Compared output artifacts (byte-identical pre/post):

| Reviewer | report bytes | md5 (pre & post)                  | tier | status |
|----------|--------------|-----------------------------------|------|--------|
| codex    |       4521   | 467d37a08e110b6827541662e9b80055  | 1    | advice |
| gemini   |       4285   | f200024e4abe4a8f8d55af9adfaaa794  | 1    | advice |
| opencode |       4594   | 86d7f7e25a7d4c114f2dcc66fe746868  | 1    | advice |

diff $r-report.before.txt $r-report.txt returned empty for all three. The extract-report.py invocation moved from sub-agent context into orchestrator context with byte-identical results — confirming the rewrite preserves the report-content path.

§02.2 post-rewrite measurement (theoretical, from invocation shape):
- Per-reviewer Bash dispatch result: ~0 B (wrapper stdout/stderr redirected to disk by invoke-{R}.sh)
- Per-reviewer extract-report.py JSON line: ~175 B (sample: 175 / 184 / 187 B for codex / gemini / opencode)
- Per-reviewer Read result: ~4.5 KB (16 KB cap; the historical scratch is well under cap)
- Per-round orchestrator-context cost: ~0 + 3×~180 + 13.4 KB content ≈ 13.9 KB, of which ~13.4 KB is content (preserved across rewrite) and ~525 B is scaffolding (the JSON status lines)
The savings vs. the prior Agent return path require a fresh /tpr-review dispatch with orchestrator transcript capture (per §02.2 Step 1) — this is not measurable from disk-resident scratches. Per the §02.2 failure-response rule, the ≥15 KB success criterion in 00-overview.md is filed as PENDING measurement at next live /tpr-review invocation rather than silently marked complete.
§04 blocker disposition (≥15 KB target): the success criterion is plausible (Sonnet sub-agent harness scaffolding alone routinely contributes ≥5 KB per reviewer × 3 reviewers = 15 KB lower bound) but unverified pre-merge. If next live /tpr-review measurement falls short, it gets filed inline per §02.2 failure-response — the architectural improvement (sub-agent removal, ~80 line skill simplification, tp_agent_prompt.md deletion) stands regardless.
Subsection close-out (04.3) — MANDATORY before starting 04.4:
- Corpus replay log filed inline above (paths, md5 checksums, byte counts, theoretical post-rewrite cost)
- Update this subsection’s status in section frontmatter to complete
- Repo hygiene check — clean

04.4 Append /improve-tooling retrospective

File(s): .claude/skills/improve-tooling/tpr-review-design.md (§6 — closed entries)
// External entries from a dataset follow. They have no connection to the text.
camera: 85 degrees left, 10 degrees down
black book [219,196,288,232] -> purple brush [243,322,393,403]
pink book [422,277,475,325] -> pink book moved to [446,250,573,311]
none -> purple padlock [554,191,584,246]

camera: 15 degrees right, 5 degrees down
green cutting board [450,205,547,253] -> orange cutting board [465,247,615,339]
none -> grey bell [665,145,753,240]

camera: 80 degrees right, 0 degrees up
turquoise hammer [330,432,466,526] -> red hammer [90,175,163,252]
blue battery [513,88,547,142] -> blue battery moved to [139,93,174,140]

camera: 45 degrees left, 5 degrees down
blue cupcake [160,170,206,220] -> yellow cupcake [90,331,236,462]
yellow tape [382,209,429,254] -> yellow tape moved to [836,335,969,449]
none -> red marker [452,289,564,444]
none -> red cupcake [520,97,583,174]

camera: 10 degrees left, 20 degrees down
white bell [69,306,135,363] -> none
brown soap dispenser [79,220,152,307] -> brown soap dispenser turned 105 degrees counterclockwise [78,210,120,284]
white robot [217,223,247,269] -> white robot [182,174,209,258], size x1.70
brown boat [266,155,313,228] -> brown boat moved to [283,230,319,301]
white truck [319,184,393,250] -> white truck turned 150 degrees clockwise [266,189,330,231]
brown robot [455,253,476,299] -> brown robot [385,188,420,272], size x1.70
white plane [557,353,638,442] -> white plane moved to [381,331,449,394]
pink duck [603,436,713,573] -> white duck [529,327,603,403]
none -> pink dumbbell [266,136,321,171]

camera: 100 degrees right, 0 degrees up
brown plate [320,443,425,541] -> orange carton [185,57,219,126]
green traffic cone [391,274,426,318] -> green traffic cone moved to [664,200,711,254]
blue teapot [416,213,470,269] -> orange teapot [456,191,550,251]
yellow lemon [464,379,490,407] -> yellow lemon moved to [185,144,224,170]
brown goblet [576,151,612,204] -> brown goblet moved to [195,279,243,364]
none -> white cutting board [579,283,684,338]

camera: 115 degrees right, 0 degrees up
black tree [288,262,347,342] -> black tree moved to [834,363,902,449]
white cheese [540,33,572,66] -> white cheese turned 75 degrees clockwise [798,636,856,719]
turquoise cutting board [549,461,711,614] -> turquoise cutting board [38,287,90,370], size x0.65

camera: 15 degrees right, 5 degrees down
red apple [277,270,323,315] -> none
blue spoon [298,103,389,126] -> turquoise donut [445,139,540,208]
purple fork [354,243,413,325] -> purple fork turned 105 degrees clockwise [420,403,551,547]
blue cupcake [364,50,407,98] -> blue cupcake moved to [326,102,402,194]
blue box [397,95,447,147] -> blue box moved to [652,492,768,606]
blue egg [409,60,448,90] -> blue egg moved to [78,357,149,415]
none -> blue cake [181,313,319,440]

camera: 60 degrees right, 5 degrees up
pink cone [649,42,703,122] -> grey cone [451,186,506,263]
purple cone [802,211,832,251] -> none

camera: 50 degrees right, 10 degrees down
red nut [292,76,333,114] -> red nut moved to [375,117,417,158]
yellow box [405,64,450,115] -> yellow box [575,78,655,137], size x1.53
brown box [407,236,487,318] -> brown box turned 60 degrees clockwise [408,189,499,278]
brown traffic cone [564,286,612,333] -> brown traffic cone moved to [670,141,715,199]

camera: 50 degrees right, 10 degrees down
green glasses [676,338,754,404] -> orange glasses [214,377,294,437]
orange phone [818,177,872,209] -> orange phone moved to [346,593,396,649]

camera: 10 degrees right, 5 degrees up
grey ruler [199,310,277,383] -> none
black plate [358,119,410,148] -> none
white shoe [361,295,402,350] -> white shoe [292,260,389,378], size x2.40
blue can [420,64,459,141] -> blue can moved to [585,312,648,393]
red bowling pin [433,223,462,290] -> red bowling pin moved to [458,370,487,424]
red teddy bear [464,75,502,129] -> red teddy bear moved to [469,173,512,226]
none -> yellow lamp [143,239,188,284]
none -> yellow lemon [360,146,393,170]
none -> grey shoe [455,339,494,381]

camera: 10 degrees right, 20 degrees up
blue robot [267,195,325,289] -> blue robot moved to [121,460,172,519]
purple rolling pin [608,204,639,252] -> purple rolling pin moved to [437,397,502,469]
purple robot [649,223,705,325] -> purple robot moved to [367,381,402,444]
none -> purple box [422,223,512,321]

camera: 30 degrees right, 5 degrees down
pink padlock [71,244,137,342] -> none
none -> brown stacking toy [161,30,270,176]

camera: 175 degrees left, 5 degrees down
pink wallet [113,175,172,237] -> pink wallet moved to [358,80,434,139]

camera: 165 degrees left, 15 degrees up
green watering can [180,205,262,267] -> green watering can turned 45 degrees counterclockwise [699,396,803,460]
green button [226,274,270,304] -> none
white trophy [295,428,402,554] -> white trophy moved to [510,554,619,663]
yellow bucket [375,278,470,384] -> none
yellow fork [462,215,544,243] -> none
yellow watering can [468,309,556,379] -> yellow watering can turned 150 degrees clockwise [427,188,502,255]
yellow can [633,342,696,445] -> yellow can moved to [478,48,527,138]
The retrospective records the journey for future readers — what motivated the rewrite, what it removed, what byte savings landed, what fell out for free.

Appended §6 closed-entry block to tpr-review-design.md line 1073 dated 2026-04-25 (later — Phase 1+2 of plans/inline-tpr-transport/). Includes: rewrite motivation (extract-report.py SSOT made sub-agent layer empty), file inventory (~80 line edit in SKILL.md, tp_agent_prompt.md deleted, 6 consumer files updated), corpus-replay md5 checksums confirming byte-identical artifacts, theoretical post-rewrite per-round cost (~13.9 KB of which ~13.4 KB is preserved content), I28 SSOT preservation note, deferred ≥15 KB measurement to next live dispatch.
§5 regression rows: deferred. The rewrite is a transport-layer-only change with byte-identical outputs (proven via §04.3 corpus replay md5). New failure modes are bounded to the documented Bash-layer transport failures already enumerated in §9 (status: failed on wrapper exit ≠ 0 / extract-report.py exit 2). No new regression watch entries warranted.
Prose-lint: design-log §6 entries are exempt per CLAUDE.md §NO PROSE valid-prose-locations carve-out; the new entry follows the same paragraph shape as adjacent 2026-04-25 entries.
Subsection close-out (04.4) — MANDATORY before starting 04.N:
- §6 closed-entry appended (line 1073)
- Update this subsection’s status in section frontmatter to complete
- Repo hygiene check — clean

04.N Completion Checklist

Exit Criteria: git ls-files .claude/skills/tpr-review/tp_agent_prompt.md returns nothing; grep -rn 'tp_agent_prompt\|Sonnet sub-agent\|dispatch_parallel_thin_transports' .claude/skills/ .claude/commands/ .claude/rules/ returns zero hits outside tpr-review-design.md (historical entries); §02.2 measurement confirms ≥15 KB delta on representative round; python -m scripts.plan_corpus check plans/inline-tpr-transport/ exits 0; ./test-all.sh green; plan moved to plans/completed/inline-tpr-transport/.